I’m going to now prove that it’s better to buy Stata and invest in 32 or 64 Gb of RAM, than to keep working with SAS. And I’m not going to fall back on hazy “productivity gains” to do so.

Conditions for analysis of large datasets

The core condition for analysis of large datasets is sufficient RAM to load the entire dataset – so if you expect your basic analysis file to be 12Gb in size, you’ll need a bit more than that in RAM. If the file is coming in a size larger than this, you’ll need a database package to access it – I use MS Access, but anything will do. If the file comes in text (e.g. .csv) format you can break it into chunks in a text editor or database package and import these into Stata sequentially, appending them together. Also, don’t be discouraged by larger file sizes before you import – Stata has very efficient data storage and by careful manipulation of variable types you can make your data files much smaller. Also, if you are importing sequentially you can drop variables you don’t need from each chunk of file before appending. For example, if you receive NHS data there will be a unique id derived from some encryption software that is about 32 characters long. Turn this into an integer and you save yourself about 16 bytes per record – this adds up over 250 million records. Some spatial data is also repeated in the file, so you can delete it, and there’s lots of information that can be split into separate files and merged in later if needed – in Stata it’s the work of a few seconds to merge a 16 Gb file with another 16 Gb file if you have sufficient RAM, whereas working with a single bloated 25Gb file in SAS will take you a day. It’s worth noting that SAS’s minimum sizes for a lot of variable types are bloated, and you can shave off 30-40% of the file size when you convert to Stata.

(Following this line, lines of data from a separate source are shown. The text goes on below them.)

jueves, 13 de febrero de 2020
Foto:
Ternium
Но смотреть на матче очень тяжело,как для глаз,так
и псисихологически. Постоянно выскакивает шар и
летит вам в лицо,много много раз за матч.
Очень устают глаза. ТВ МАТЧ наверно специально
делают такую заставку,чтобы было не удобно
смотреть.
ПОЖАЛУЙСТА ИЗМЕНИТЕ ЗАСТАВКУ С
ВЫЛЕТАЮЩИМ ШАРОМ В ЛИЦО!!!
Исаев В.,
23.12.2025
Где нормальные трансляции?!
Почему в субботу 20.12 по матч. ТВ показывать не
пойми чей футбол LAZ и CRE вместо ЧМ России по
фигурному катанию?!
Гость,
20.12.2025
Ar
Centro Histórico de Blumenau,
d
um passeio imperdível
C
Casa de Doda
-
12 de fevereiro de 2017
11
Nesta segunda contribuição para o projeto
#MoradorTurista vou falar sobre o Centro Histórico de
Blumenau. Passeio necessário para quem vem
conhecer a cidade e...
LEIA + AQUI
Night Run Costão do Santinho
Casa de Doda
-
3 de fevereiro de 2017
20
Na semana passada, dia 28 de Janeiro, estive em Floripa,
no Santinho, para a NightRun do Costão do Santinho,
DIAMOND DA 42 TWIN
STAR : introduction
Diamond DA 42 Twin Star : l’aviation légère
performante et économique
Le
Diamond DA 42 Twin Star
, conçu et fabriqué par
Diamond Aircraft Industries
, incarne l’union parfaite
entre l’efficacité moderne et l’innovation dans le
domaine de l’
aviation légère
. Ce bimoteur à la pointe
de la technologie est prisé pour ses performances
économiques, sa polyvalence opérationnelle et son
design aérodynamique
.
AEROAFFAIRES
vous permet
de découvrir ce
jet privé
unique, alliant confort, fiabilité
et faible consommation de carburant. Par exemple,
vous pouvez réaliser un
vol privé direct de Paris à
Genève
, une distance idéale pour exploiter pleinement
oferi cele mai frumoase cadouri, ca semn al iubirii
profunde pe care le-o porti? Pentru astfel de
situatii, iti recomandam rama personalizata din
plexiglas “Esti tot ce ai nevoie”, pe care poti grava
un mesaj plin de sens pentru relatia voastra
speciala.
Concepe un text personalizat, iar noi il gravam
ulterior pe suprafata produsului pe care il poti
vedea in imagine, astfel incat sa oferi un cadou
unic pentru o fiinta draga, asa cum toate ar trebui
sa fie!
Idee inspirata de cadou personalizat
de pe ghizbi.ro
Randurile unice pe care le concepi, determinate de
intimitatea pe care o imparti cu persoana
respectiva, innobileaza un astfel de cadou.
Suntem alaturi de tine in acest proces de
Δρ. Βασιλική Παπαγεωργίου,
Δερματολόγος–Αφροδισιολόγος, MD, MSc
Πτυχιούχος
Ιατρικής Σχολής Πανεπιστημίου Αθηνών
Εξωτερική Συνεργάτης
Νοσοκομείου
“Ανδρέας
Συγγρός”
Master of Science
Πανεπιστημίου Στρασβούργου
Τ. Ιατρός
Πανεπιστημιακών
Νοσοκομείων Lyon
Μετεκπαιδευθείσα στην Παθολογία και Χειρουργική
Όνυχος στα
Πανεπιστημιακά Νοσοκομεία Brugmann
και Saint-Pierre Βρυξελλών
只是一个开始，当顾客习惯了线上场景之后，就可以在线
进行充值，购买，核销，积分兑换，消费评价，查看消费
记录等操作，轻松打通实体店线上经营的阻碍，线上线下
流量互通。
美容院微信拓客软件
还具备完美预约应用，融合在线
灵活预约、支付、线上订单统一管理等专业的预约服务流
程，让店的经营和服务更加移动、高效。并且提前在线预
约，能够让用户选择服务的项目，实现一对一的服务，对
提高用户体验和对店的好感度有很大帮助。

So, loop through chunks to build up files containing only what is relevant, compress them to minimum sizes, and use a judiciously constructed master file of IDs as a reference file against which to merge data sets with secondary information. Then, buy lots of RAM. You’ll then have the dual benefits of a really, really nice computer and a fast statistical analysis package. If you were working with large datasets in SAS, you’ll have cut your analysis time from hours to seconds, increased the range of analyses you can conduct, and got yourself improved graphics. But how are you going to convince anyone to buy you that computer?

Stata and a large computer is cheaper

Obviously you should do your own cost calculations, but in general you’ll find it’s cheaper to buy Stata and a beast of a computer than to persist with SAS and a cheap computer. When I was in the UK I did the calculations, and they were fairly convincing. Using my rough memory of the figures at the time: SAS was about 1600 pounds a year, and a basic computer about 2000 pounds every three years: total cost 6800 pounds every three years. Stata costs 1500 pounds, upgrades about every 2-3 years, and a computer with 32Gb of RAM and 4 processors was about 3000 pounds. So your total costs over 3 years are about 2300 pounds less. Even if you get a beast of an apple workstation, at about 5000 pounds, you’ll end up about even on the upgrade cycle. The difference in personal satisfaction and working pace is huge, however.

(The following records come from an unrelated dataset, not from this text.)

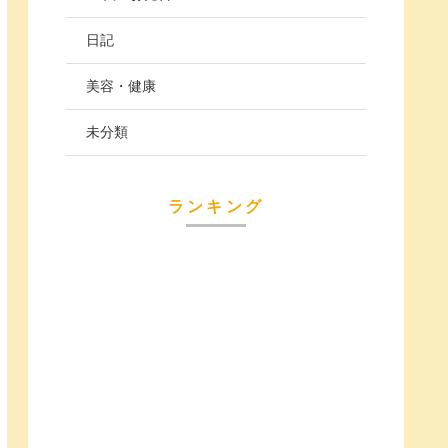
日記
美容・健康
未分類
ランキング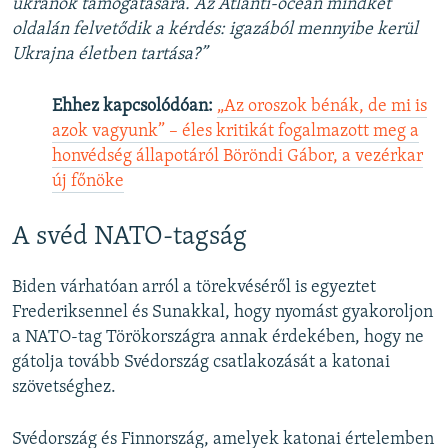
ukránok támogatására. Az Atlanti-óceán mindkét
oldalán felvetődik a kérdés: igazából mennyibe kerül
Ukrajna életben tartása?”
Ehhez kapcsolódóan:
„Az oroszok bénák, de mi is
azok vagyunk” – éles kritikát fogalmazott meg a
honvédség állapotáról Böröndi Gábor, a vezérkar
új főnöke
A svéd NATO-tagság
Biden várhatóan arról a törekvéséről is egyeztet
Frederiksennel és Sunakkal, hogy nyomást gyakoroljon
a NATO-tag Törökországra annak érdekében, hogy ne
gátolja tovább Svédország csatlakozását a katonai
szövetséghez.
Svédország és Finnország, amelyek katonai értelemben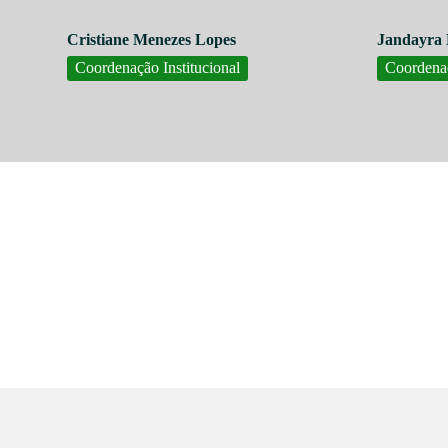
Cristiane Menezes Lopes
Jandayra
Coordenação Institucional
Coordenaç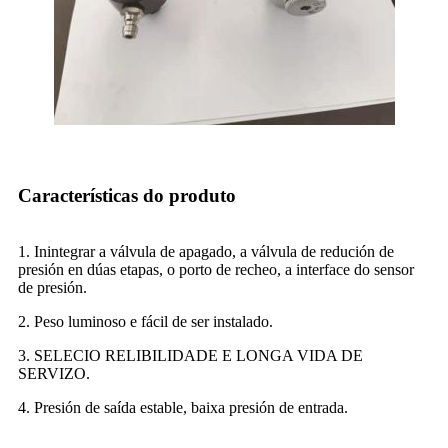
Características do produto
1. Inintegrar a válvula de apagado, a válvula de redución de
presión en dúas etapas, o porto de recheo, a interface do sensor
de presión.
2. Peso luminoso e fácil de ser instalado.
3. SELECIO RELIBILIDADE E LONGA VIDA DE
SERVIZO.
4. Presión de saída estable, baixa presión de entrada.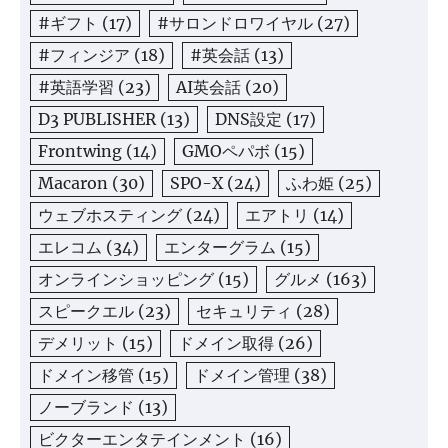
#ギフト
(17)
#サロンドロワイヤル
(27)
#フィンジア
(18)
#英会話
(13)
#英語学習
(23)
AI英会話
(20)
D3 PUBLISHER
(13)
DNS設定
(17)
Frontwing
(14)
GMOペパボ
(15)
Macaron
(30)
SPO-X
(24)
ふわ姫
(25)
ウェブホスティング
(24)
エアトリ
(14)
エレコム
(34)
エンターグラム
(15)
オンラインショッピング
(15)
グルメ
(163)
スピークエル
(23)
セキュリティ
(28)
デメリット
(15)
ドメイン取得
(26)
ドメイン移管
(15)
ドメイン管理
(38)
ノーブランド
(13)
ビクターエンタテインメント
(16)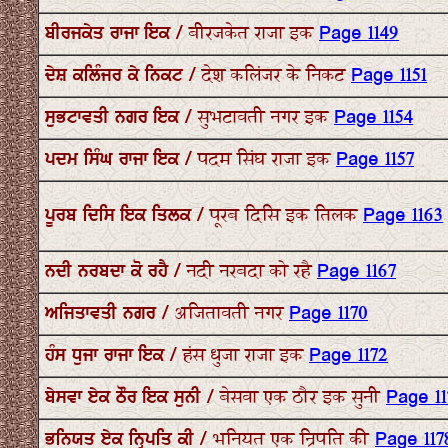
ਬੀਰਜਕੇਤ ਰਾਜਾ ਇਕ / बीरजकेत राजा इक
Page 1149
ਦੇਸ਼ ਕਲਿੰਜਰ ਕੇ ਨਿਕਟ / देश कलिंजर के निकट
Page 1151
ਸੁਭਟਾਵਤੀ ਨਗਰ ਇਕ / सुभटावती नगर इक
Page 1154
ਪਦਮ ਸਿੰਘ ਰਾਜਾ ਇਕ / पदम सिंघ राजा इक
Page 1157
ਪੂਰਬ ਦਿਸਿ ਇਕ ਤਿਲਕ / पूरब दिसि इक तिलक
Page 1163
ਨਦੀ ਨਰਬਦਾ ਕੋ ਰਹੈ / नदी नरबदा को रहै
Page 1167
ਅਜਿਤਾਵਤੀ ਨਗਰ / अजितावती नगर
Page 1170
ਹੰਸ ਧੁਜਾ ਰਾਜਾ ਇਕ / हंस धुजा राजा इक
Page 1172
ਬੇਸਵਾ ਏਕ ਠੌਰ ਇਕ ਸੁਨੀ / बेसवा एक ठौर इक सुनी
Page 11
ਭਨਿਯਤ ਏਕ ਨ੍ਰਿਪਤਿ ਕੀ / भनियत एक न्रिपति की
Page 117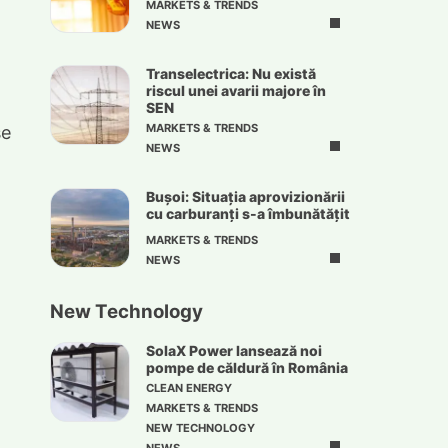
MARKETS & TRENDS
NEWS
Transelectrica: Nu există
riscul unei avarii majore în
SEN
se
MARKETS & TRENDS
NEWS
Bușoi: Situația aprovizionării
cu carburanți s-a îmbunătățit
MARKETS & TRENDS
NEWS
New Technology
SolaX Power lansează noi
pompe de căldură în România
CLEAN ENERGY
MARKETS & TRENDS
NEW TECHNOLOGY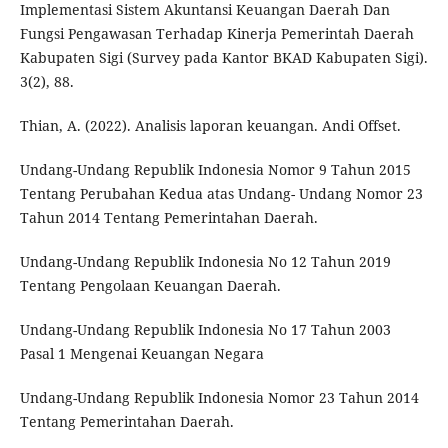
Implementasi Sistem Akuntansi Keuangan Daerah Dan
Fungsi Pengawasan Terhadap Kinerja Pemerintah Daerah
Kabupaten Sigi (Survey pada Kantor BKAD Kabupaten Sigi).
3(2), 88.
Thian, A. (2022). Analisis laporan keuangan. Andi Offset.
Undang-Undang Republik Indonesia Nomor 9 Tahun 2015
Tentang Perubahan Kedua atas Undang- Undang Nomor 23
Tahun 2014 Tentang Pemerintahan Daerah.
Undang-Undang Republik Indonesia No 12 Tahun 2019
Tentang Pengolaan Keuangan Daerah.
Undang-Undang Republik Indonesia No 17 Tahun 2003
Pasal 1 Mengenai Keuangan Negara
Undang-Undang Republik Indonesia Nomor 23 Tahun 2014
Tentang Pemerintahan Daerah.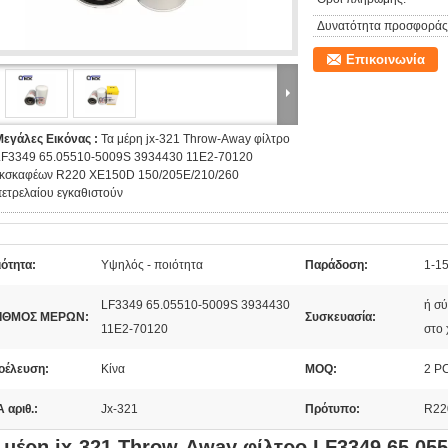
Δυνατότητα προσφοράς
Επικοινωνία
Μεγάλες Εικόνας :
Τα μέρη jx-321 Throw-Away φίλτρο
LF3349 65.05510-5009S 3934430 11E2-70120
εκσκαφέων R220 XE150D 150/205E/210/260
ετρελαίου εγκαθιστούν
ότητα:
Υψηλός - ποιότητα
Παράδοση:
1-15
LF3349 65.05510-5009S 3934430
ή σύ
ΙΘΜΟΣ ΜΕΡΩΝ:
Συσκευασία:
11E2-70120
στο 
οέλευση:
Κίνα
MOQ:
2 P
 αριθ.:
Jx-321
Πρότυπο:
R22
 μέρη jx-321 Throw-Away φίλτρο LF3349 65.05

If you work with large datasets, it’s worth your while to switch to Stata and a better computer than to persist with slow, clunky, inflexible systems like SAS or SPSS. If you need to continue to interact closely with a large SQL backend then obviously these considerations don’t apply, but if your data importation and manipulation needs are primarily flat files that you receive in batches once or twice a year, you’ll get major productivity gains and possibly cost savings even though you’ve bought yourself a better computer. There are very few tasks that Stata can’t solve in combination with Windows 7 or Mac OS X, so don’t hold back – make the case to your boss for the best workstation you can afford, and an upgrade to a stats package you can enjoy.